À la lumière de ces antécédents de loyauté envers les libéraux, le parti de gouvernement traditionnel préféré de la grande entreprise canadienne, Singh a suggéré de façon quelque peu risible que son parti sera vigilant pour s’assurer que le gouvernement n’abuse pas de ses pouvoirs d’urgence. Affirmant que le NPD apportait un «soutien réticent» à l’utilisation de la Loi sur les mesures d’urgence, Singh a fait remarquer: «Ce n’est pas un chèque en blanc. Nous sommes prêts à retirer notre soutien dès que ... la loi ne sera plus nécessaire.»

La réponse des syndicats a été encore plus pathétique. Le Congrès du travail du Canada n’a même pas encore reconnu l’invocation par le gouvernement de la Loi sur les mesures d’urgence, qui remonte maintenant à plus d’une semaine. Alors qu’Ottawa était occupé par des voyous d’extrême droite, des syndicats comme l’Alliance de la Fonction publique du Canada et l’Association des infirmières et infirmiers de l’Ontario conspiraient pour réprimer et saboter des contre-manifestations.

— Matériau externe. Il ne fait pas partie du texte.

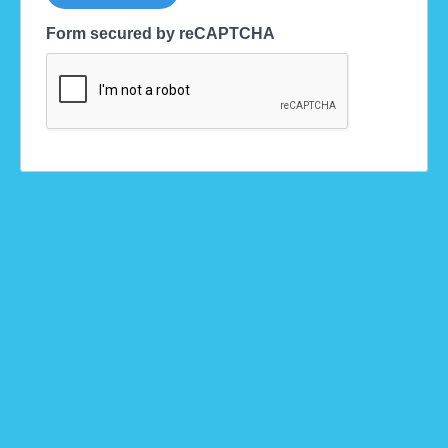
Form secured by reCAPTCHA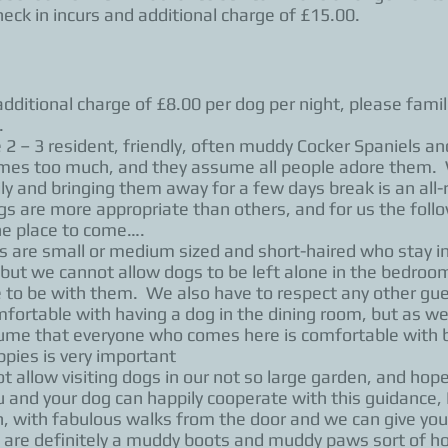
eck in incurs and additional charge of £15.00.
additional charge of £8.00 per dog per night, please fami
.
 – 3 resident, friendly, often muddy Cocker Spaniels and 
mes too much, and they assume all people adore them. W
 and bringing them away for a few days break is an all-
ngs are more appropriate than others, and for us the follo
the place to come….
are small or medium sized and short-haired who stay i
ut we cannot allow dogs to be left alone in the bedrooms
e to be with them. We also have to respect any other gu
ortable with having a dog in the dining room, but as we 
me that everyone who comes here is comfortable with be
pies is very important
allow visiting dogs in our not so large garden, and hop
you and your dog can happily cooperate with this guidanc
, with fabulous walks from the door and we can give you
 are definitely a muddy boots and muddy paws sort of ho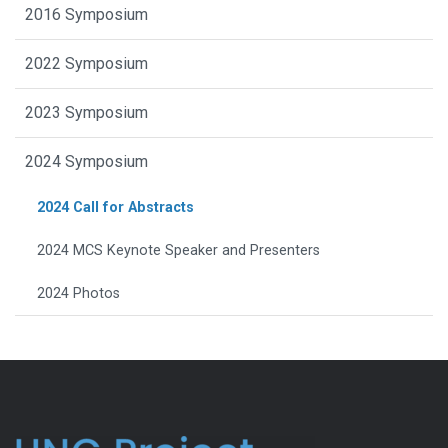
2016 Symposium
2022 Symposium
2023 Symposium
2024 Symposium
2024 Call for Abstracts
2024 MCS Keynote Speaker and Presenters
2024 Photos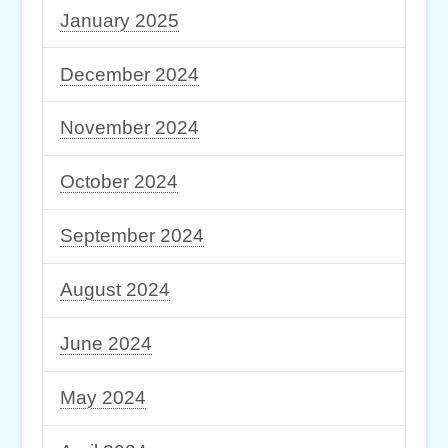
January 2025
December 2024
November 2024
October 2024
September 2024
August 2024
June 2024
May 2024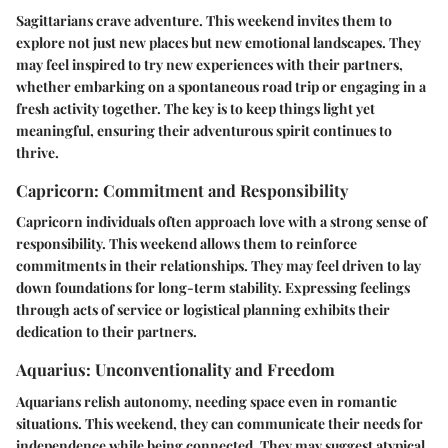
Sagittarians crave adventure. This weekend invites them to
explore not just new places but new emotional landscapes. They
may feel inspired to try new experiences with their partners,
whether embarking on a spontaneous road trip or engaging in a
fresh activity together. The key is to keep things light yet
meaningful, ensuring their adventurous spirit continues to
thrive.
Capricorn: Commitment and Responsibility
Capricorn individuals often approach love with a strong sense of
responsibility. This weekend allows them to reinforce
commitments in their relationships. They may feel driven to lay
down foundations for long-term stability. Expressing feelings
through acts of service or logistical planning exhibits their
dedication to their partners.
Aquarius: Unconventionality and Freedom
Aquarians relish autonomy, needing space even in romantic
situations. This weekend, they can communicate their needs for
independence while being connected. They may suggest atypical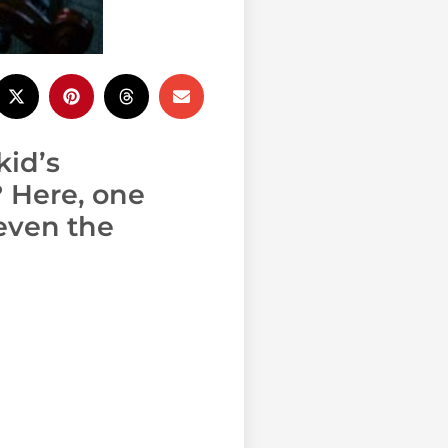
kid’s
? Here, one
even the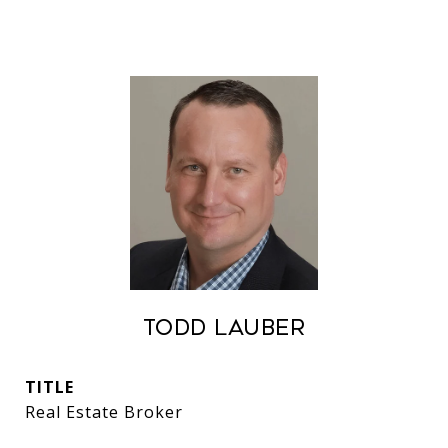
Todd Lauber
TITLE
Real Estate Broker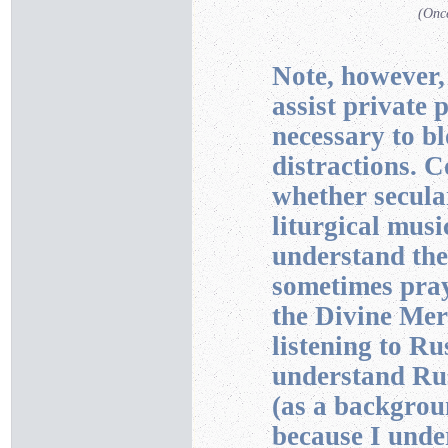
(Once
Note, however,
assist private 
necessary to b
distractions. 
whether secular
liturgical musi
understand the
sometimes pray 
the Divine Mer
listening to Ru
understand Rus
(as a backgrou
because I unde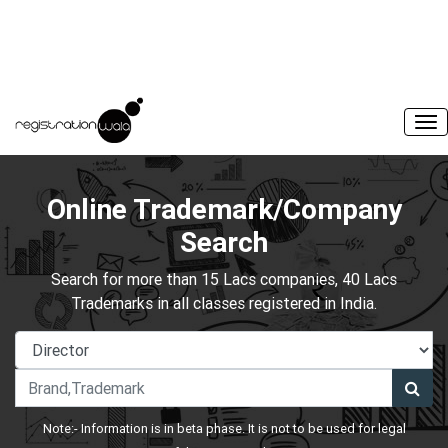
Online Trademark/Company
Search
Search for more than 15 Lacs companies, 40 Lacs
Trademarks in all classes registered in India.
Note:- Information is in beta phase. It is not to be used for legal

L’histoire a montré à maintes reprises que le renforcement de l’appareil d’État capitaliste au nom de la «défense de la démocratie» ou de la lutte contre le «fascisme» entraîne invariablement une intensification de la répression à l’encontre de la classe ouvrière. Les zones interdites, les interdictions de rassemblement et les pouvoirs spéciaux permettant à la police de procéder à des arrestations en masse, utilisés aujourd’hui contre les partisans d’extrême droite de convoi, seront tôt ou tard retournés contre les travailleurs en grève ou les opposants à la campagne de guerre de l’impérialisme canadien et américain contre la Russie.